» **EXCERPT**:
___

The war is full of boys – virgins, reading The Wind in the Willows, alien comics or movie magazines – thrust into a world “of possible annihilation from three hundred and sixty degrees at any split second in time”. Foulds is excellent at defamiliarising death. A sniper blows off a jawbone and it lands on another man’s arm, “warm and light as a teacup”. Ray sees a fellow soldier crumple, eyes shut: “Both hands were closed around the barrel of his rifle the way a mouse holds on to the stem of grass with its little white hands in the picture on the cereal packet.” Even the shooting of a partridge is unexpectedly shocking, recalling a landowner butchered at his dining table in The Broken Word: “The bird was thrust sideways. It sat heavy, startled, like somebody suddenly shoved out of a chair.”

There is perhaps too much material funnelled into this novel: the shifting relationship between peasants, Mafia, fascists and aristocracy in Sicily would make a book in itself. Juggling three different narratives is not easy and the transitions don’t always work. But Foulds is a master of concision and clarity, and his prose is “poetic” in the best sense: never florid or rambling, each short sentence weighed and parcelled out.

The response to the Italian good-luck wish “In bocca al lupo” – “In the wolf’s mouth” – is “Crepi!”, meaning: “May the wolf die!” But this wolf’s mouth is capacious and it does not tire: “The battle was stubborn and grinding. It had two jaws. It was eating men.”

That forceful image is a rare big-picture moment in a book that generally resists the epic. In the Wolf’s Mouth is not so much about the horrific waste of war: Foulds is more interested in how, as individuals, we deal with violence. Do we flee? Do we fight? Or do we see an opportunity?

___

» **DATA UNDER STUDY**:
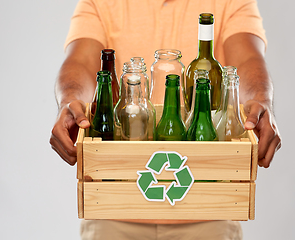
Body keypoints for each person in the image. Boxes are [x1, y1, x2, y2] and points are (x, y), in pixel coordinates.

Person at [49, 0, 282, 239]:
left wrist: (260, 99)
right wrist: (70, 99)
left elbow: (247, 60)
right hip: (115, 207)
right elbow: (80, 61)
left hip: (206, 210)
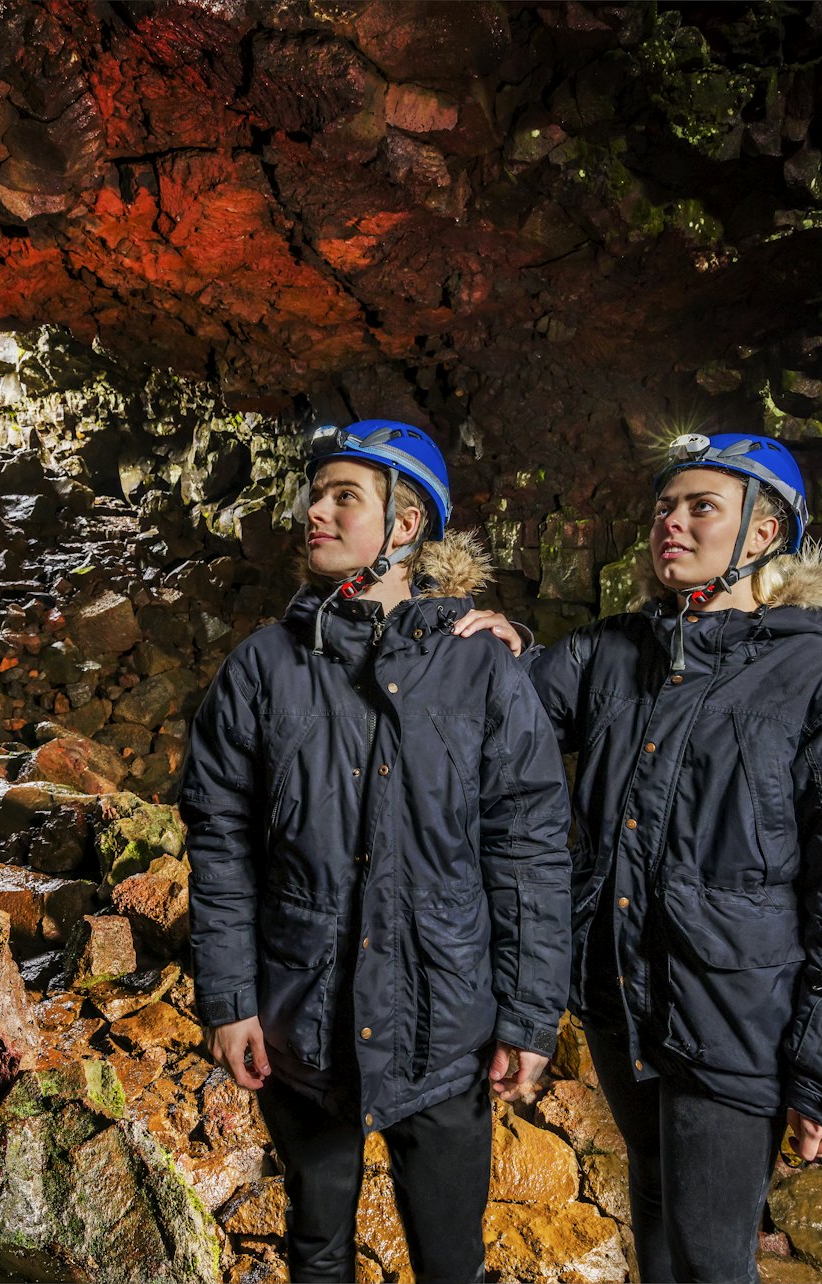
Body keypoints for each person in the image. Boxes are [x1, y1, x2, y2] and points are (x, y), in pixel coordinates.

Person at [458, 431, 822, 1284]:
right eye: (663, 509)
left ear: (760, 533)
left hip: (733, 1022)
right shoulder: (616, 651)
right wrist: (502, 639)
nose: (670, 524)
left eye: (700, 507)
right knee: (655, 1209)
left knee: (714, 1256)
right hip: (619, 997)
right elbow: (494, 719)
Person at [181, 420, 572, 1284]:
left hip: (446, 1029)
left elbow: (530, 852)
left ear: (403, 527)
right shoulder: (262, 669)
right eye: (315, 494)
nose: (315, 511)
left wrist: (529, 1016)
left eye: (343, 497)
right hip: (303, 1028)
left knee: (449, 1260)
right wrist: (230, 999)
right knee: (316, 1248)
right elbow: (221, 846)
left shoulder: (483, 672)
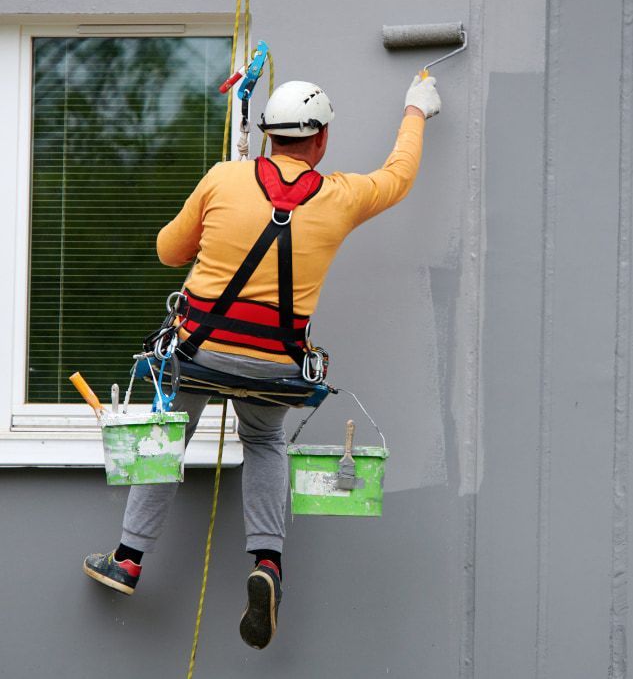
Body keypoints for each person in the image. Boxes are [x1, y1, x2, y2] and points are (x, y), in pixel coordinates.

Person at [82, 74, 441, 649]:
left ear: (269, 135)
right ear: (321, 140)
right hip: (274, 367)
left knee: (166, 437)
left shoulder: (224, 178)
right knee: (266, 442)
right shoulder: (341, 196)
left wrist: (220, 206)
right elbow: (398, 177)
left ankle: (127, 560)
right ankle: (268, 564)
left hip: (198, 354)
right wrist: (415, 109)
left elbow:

___

» **LIST OF TASKS**:
a. Answer these questions using the review of the war novel:
(i) What does the jawbone blown off by a sniper land on?
(ii) What is the response to the Italian good-luck wish "In bocca al lupo"?
(iii) According to the review, what would the shifting relationship between peasants, Mafia, fascists and aristocracy in Sicily make?
b. Duplicate the part of the review that begins at the words "That forceful image" and stops after "see an opportunity?".
The records above come from a separate source unrelated to the review.

» **RESPONSES FOR EACH TASK**:
a.
(i) Another man's arm.
(ii) "Crepi!", meaning "May the wolf die!"
(iii) A book in itself.

b.
That forceful image is a rare big-picture moment in a book that generally resists the epic. In the Wolf’s Mouth is not so much about the horrific waste of war: Foulds is more interested in how, as individuals, we deal with violence. Do we flee? Do we fight? Or do we see an opportunity?